Canibus, one of the members of the Four Horsemen with Killah Priest, proves to be lethal again and eats up the beat of "Democracy" built on David Axelrod's "The Mental Traveler". The other member of the same group Ras Kass also makes his mark on the project's closing pick, "When I Speak", over a dark production by Kount Fif. Non Phixion show up in form on an appropriately dark beat to trade bars with Priest on "Psalm of Satan". "Brolic" and the autobiographical "Priest History" draw from the Dramatics, in this latest choice Priest retraces his artistic history again by delivering a single verse without adding anything new. "The Rose" has ballad contours with the soft hook sung by Lyrik and strings that gently swirl, "Birds" boasts a smooth music with a solid sample of Charles Bernstein's "Laying the Trap", while "Outer Body Experience" takes you somewhere else, thanks to a precious soundscape and a sample from the immense Sade's "Cherish the Day".
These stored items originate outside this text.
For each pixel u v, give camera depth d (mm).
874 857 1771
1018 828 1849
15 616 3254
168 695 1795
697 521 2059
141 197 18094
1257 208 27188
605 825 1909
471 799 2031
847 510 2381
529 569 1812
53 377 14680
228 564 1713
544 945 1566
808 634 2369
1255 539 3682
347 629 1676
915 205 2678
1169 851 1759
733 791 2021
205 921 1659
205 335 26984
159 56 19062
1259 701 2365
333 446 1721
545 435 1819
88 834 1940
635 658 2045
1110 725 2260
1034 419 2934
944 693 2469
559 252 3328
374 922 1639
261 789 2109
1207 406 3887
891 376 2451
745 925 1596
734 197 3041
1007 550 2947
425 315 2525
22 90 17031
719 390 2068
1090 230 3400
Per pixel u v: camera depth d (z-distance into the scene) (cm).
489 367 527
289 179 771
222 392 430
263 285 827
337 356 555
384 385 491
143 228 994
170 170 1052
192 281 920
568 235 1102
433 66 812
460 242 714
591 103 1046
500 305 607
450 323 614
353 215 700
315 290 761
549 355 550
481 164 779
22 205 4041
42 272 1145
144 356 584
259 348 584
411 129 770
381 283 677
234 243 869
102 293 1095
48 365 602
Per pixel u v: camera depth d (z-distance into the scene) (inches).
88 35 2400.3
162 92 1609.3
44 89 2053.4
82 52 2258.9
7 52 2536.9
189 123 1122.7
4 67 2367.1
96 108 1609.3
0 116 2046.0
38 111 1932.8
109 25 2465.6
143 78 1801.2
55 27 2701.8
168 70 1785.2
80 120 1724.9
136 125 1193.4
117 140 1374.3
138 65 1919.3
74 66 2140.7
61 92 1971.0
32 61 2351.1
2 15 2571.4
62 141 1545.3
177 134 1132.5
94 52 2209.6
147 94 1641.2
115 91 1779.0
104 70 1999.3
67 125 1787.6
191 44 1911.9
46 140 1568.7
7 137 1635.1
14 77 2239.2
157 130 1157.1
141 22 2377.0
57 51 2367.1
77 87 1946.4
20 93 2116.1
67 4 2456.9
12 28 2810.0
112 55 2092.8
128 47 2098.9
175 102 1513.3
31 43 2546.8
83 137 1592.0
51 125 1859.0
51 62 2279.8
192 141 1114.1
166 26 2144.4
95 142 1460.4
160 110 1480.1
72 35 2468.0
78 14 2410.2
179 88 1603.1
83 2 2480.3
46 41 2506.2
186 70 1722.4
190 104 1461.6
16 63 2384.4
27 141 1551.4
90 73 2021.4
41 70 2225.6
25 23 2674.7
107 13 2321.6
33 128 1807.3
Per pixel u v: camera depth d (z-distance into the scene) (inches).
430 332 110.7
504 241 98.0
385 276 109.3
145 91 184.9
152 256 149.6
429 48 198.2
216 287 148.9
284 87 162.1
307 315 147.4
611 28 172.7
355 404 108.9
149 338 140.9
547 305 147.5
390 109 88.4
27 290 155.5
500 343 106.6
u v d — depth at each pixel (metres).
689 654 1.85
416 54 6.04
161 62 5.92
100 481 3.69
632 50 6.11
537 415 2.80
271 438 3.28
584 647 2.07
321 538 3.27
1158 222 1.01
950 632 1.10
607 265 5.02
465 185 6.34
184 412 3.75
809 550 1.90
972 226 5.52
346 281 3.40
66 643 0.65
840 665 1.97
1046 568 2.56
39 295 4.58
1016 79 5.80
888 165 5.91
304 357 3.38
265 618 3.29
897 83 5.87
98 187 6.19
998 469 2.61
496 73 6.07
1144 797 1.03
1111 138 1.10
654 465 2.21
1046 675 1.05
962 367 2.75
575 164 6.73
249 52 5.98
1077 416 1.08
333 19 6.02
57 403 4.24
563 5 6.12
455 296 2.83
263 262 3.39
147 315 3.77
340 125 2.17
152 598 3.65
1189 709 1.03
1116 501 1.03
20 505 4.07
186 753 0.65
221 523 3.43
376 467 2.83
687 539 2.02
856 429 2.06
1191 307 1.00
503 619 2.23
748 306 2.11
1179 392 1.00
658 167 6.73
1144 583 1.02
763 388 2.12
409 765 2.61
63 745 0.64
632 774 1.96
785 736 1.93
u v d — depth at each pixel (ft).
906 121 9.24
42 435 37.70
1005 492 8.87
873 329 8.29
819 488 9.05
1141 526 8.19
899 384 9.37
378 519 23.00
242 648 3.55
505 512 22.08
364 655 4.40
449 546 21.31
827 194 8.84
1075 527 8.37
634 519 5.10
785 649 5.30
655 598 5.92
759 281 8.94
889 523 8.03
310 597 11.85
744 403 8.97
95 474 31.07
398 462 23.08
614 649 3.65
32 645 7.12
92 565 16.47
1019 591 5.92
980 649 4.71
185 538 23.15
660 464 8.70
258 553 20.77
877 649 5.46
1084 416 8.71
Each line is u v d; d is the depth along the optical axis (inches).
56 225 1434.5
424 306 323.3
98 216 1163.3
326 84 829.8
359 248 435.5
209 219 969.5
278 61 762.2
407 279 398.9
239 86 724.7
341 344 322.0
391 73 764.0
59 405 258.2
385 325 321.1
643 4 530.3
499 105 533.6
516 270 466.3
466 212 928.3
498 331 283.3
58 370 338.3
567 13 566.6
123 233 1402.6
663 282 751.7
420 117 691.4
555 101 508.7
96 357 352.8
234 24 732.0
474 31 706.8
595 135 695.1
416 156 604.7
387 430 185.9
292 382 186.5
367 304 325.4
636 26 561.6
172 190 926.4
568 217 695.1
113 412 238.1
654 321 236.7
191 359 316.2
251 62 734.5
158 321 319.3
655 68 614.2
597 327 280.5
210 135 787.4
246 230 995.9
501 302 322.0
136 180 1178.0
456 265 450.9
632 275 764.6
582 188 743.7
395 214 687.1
Released by Man Bites Dog Records, the effort is polarizing: the lyricism seems a little less focused than the average established by the author over the years, his execution is effortless, there's plenty of room for friends and unknown guys, the tracks are just passable, there are no truly bad tunes but no bangers or classics either, while the set of beats seems hastily constructed, cheap, poor, low budget and finished quickly. Somehow it works, in my opinion. Kount Fif, who previously worked with Priest only on the historic track "Gun 4 Gun" in which the emcee is joined by Nas, manages to do a good job and constructs a pleasant tape, 7/10.